Dagster Data Engineering Glossary:
AsyncIO
An introduction to asyncIO:
AsyncIO is a Python library for asynchronous I/O. It is built around the coroutines of Python and provides tools to manage them and handle the I/O in an efficient way.
AsyncIO allows tasks to be performed concurrently rather than sequentially. This can be useful in scenarios where a task has to wait for something - for example, a response from a server or a read from a file. By allowing other tasks to be executed during this waiting time, the overall execution time of the program can be significantly reduced.
AsyncIO operates on a system of events and callbacks that are common in modern data pipelines, where an event is something that happens (like receiving data from a network connection), and a callback is a function that is called when that event happens.
Key Components of asyncIO:
Coroutines: Coroutines are functions that can be paused and resumed.
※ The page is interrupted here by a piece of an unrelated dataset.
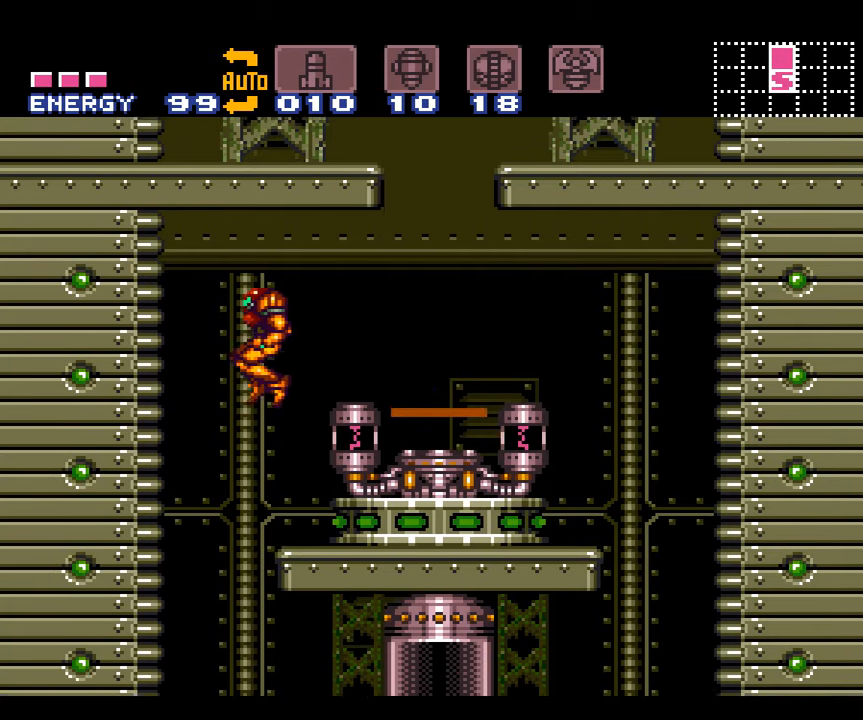
{"buttons": ["A"], "events": [[117, "DPAD_LEFT", "up"], [200, "DPAD_RIGHT", "down"], [400, "DPAD_RIGHT", "up"]]}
This makes them ideal for I/O operations because they can be paused while waiting for input or output, allowing other tasks to run in the meantime.
Tasks: Tasks are a type of coroutine that are managed by the AsyncIO event loop. When a task is created, it is scheduled to run on the event loop.
Event Loop: The event loop is the core of every AsyncIO application. It schedules and executes tasks and callbacks, handles I/O, and manages system events.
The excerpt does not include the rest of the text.